You might be wondering about other containers, like MP3 and M4A, that are popular as consumer formats. MP3 and M4A are container formats, but they have a limited number of encodings they support. Notably, they don’t support raw audio data so they will never preserve audio as accurately as AIFF and WAV. To store data in these containers, it is necessary to compress the audio in an irreversible way, which unfortunately changes the sound quality. Because of the quality loss, these formats are rarely used in audio production (they are also slower to decode and more difficult to seek to arbitrary points, which also makes them bad for music production).

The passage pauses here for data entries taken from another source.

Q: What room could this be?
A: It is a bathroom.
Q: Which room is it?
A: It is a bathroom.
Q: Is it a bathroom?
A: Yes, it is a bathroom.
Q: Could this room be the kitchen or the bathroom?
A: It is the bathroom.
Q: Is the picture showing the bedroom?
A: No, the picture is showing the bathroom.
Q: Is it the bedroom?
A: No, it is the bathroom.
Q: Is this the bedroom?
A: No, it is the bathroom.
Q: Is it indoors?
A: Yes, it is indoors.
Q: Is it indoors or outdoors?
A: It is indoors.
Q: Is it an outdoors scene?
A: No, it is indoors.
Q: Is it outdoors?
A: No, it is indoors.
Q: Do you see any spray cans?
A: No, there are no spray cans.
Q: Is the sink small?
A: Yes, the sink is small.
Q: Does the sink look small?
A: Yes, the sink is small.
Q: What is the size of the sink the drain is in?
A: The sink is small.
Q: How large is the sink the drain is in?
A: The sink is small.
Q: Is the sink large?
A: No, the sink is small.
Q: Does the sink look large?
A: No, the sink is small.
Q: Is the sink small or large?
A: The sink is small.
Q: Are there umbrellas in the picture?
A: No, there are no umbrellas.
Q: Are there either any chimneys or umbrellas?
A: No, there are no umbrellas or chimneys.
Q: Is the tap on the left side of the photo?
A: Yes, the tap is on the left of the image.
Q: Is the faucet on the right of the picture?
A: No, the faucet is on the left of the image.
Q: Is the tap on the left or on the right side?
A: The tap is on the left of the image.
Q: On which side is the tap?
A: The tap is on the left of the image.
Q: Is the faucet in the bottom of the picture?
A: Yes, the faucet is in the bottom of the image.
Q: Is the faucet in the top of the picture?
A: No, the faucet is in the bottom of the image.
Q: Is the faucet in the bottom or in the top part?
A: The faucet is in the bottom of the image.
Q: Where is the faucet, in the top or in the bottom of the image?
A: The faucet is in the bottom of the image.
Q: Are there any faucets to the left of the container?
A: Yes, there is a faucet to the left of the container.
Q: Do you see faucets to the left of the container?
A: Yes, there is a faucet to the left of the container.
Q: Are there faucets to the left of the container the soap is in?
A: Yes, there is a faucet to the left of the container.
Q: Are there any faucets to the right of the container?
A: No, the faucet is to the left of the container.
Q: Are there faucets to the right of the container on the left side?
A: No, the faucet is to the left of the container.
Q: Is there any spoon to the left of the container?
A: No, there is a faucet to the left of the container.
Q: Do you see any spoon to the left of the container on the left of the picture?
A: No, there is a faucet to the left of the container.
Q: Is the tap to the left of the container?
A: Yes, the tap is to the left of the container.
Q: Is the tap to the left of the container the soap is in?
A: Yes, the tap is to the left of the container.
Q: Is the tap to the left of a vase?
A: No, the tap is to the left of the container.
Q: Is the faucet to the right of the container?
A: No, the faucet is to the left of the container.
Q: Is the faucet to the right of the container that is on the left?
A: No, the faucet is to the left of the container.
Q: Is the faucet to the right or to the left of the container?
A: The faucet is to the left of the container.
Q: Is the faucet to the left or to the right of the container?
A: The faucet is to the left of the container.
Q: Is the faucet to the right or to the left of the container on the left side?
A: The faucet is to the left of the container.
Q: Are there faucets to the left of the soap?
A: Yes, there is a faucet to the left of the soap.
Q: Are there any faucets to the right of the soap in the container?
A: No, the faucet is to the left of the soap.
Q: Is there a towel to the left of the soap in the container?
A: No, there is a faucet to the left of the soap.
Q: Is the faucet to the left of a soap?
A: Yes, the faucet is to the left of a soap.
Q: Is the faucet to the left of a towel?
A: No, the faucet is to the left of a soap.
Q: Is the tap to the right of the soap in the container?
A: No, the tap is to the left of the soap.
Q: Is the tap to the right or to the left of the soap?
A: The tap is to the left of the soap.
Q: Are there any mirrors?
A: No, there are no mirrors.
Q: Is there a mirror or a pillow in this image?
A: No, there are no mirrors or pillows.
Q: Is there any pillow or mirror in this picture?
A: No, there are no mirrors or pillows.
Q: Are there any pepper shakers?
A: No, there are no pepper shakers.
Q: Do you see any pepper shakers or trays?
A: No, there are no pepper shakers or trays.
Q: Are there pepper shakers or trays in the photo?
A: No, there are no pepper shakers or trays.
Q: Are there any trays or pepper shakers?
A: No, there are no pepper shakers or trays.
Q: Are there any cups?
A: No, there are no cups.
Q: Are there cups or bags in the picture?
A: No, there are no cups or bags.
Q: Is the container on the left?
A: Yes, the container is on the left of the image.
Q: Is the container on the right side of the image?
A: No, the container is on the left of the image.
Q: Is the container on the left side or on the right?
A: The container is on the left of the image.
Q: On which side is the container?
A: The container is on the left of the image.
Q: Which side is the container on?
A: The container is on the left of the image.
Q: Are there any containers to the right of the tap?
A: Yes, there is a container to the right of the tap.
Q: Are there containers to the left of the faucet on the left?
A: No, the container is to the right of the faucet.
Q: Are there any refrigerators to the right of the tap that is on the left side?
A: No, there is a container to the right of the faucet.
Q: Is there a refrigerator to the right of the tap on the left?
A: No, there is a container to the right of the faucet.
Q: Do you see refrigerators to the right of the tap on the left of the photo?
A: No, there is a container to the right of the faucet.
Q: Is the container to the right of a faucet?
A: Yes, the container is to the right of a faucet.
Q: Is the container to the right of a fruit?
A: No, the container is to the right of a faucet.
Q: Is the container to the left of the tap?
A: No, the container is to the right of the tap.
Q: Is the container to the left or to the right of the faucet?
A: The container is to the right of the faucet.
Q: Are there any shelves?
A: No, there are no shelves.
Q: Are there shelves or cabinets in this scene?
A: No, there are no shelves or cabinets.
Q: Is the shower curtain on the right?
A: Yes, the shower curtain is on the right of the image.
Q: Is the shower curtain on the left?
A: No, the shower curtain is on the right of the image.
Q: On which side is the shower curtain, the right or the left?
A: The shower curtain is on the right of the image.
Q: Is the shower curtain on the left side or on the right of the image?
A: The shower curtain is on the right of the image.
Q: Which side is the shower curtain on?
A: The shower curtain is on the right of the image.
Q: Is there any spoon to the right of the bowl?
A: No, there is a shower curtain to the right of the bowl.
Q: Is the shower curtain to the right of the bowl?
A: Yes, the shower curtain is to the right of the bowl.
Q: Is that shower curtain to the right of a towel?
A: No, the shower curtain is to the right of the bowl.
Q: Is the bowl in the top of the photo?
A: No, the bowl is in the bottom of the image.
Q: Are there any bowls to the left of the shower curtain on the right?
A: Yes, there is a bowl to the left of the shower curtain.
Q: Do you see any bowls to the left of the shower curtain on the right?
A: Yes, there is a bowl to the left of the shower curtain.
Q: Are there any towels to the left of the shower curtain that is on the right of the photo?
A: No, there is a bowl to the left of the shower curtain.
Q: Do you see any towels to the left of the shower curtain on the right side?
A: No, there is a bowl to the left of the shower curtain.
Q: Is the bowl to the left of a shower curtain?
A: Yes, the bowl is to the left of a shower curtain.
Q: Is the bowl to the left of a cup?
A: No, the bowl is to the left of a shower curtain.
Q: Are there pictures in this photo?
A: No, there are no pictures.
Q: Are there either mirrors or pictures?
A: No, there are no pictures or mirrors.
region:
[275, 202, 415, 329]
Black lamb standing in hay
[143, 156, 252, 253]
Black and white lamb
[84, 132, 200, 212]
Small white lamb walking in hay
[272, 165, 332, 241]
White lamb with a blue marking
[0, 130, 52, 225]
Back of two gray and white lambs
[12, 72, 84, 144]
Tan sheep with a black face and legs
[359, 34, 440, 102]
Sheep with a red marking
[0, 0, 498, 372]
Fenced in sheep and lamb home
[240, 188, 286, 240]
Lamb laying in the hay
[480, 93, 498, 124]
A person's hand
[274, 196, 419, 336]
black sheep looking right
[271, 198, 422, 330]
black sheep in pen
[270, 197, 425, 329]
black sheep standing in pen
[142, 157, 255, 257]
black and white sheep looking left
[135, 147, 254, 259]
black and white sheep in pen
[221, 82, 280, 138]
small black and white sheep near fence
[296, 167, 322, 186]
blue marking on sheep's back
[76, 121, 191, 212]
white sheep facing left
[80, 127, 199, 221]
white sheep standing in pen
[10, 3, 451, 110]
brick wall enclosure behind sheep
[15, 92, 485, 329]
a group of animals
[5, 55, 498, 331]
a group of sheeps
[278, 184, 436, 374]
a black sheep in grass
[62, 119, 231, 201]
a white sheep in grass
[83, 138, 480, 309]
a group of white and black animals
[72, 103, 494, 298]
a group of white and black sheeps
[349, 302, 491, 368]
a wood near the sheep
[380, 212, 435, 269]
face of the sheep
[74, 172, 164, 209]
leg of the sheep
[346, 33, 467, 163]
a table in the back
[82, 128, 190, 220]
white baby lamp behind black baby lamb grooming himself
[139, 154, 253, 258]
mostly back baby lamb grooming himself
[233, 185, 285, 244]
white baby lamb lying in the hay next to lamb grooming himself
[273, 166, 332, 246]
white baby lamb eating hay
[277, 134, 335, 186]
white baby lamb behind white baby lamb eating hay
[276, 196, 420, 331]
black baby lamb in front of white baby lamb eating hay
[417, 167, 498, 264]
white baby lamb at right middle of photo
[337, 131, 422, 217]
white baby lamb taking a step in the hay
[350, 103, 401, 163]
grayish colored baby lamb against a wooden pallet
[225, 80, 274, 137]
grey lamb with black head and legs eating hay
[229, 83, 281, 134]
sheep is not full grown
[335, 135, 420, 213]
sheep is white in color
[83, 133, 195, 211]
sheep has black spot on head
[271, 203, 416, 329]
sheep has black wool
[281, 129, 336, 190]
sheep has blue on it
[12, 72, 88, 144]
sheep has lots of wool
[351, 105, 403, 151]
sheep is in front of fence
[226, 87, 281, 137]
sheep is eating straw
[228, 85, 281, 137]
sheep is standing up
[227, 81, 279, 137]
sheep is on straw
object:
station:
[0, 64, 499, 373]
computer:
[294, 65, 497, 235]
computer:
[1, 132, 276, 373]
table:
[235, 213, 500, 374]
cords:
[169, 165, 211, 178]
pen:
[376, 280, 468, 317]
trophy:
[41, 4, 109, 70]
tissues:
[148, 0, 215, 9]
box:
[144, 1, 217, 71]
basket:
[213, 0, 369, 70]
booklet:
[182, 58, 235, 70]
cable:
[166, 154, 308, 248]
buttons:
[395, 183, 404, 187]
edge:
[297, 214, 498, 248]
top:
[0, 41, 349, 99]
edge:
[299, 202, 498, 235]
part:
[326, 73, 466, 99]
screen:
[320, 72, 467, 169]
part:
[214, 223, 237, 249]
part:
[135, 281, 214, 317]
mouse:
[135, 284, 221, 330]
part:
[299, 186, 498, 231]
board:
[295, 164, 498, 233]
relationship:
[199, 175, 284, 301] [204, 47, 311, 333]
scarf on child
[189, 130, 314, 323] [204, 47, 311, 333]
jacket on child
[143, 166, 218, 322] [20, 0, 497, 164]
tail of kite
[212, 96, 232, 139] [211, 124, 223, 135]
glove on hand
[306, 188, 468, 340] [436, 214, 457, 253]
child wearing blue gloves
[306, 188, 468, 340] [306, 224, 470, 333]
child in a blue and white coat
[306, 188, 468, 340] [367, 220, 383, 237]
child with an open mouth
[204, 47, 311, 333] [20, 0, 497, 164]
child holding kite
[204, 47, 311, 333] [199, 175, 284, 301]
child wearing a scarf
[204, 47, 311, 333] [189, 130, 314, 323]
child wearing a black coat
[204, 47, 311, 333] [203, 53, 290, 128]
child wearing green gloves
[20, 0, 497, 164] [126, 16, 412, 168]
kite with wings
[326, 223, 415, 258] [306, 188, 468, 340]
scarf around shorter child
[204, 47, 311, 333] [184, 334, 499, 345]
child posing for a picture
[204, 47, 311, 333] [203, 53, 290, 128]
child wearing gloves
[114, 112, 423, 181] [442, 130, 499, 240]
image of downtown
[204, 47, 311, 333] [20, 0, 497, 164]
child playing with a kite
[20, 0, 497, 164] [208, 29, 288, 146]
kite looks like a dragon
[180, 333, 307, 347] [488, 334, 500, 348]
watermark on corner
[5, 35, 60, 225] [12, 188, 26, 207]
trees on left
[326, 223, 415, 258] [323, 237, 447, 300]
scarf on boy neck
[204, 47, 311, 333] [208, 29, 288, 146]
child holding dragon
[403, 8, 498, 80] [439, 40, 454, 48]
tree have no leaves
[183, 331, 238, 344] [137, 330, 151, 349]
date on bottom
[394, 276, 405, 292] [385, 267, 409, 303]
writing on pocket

Some formats, like MOV, support a huge range of encodings including both compressed and uncompressed encodings. This flexibility is nice, but it can lead to confusion when your file reader supports some but not all of the encodings, or you are trying to ensure a specific encoding.

Fig 3: MP3 files contain parts that are designed to work even when the file is broken up.
Fig 3: MP3 files contain parts that are designed to work even when the file is broken up.

As a side note: not all formats have all the raw data in one chunk. The MP3 container, for example, is a pretty unusual format. Because it’s designed for multiple uses – not just storing on a computer – the designers made a different choice about how to structure the format from the typical header/body format described above (Fig 3). In the case of streaming audio, the file might be broken into pieces, so the designers of MP3 decided to break the container into “frames” with the complete metadata of the file duplicated in each frame. Theoretically you can jump in anywhere in the stream and pickup the metadata, without needing the live stream to start over.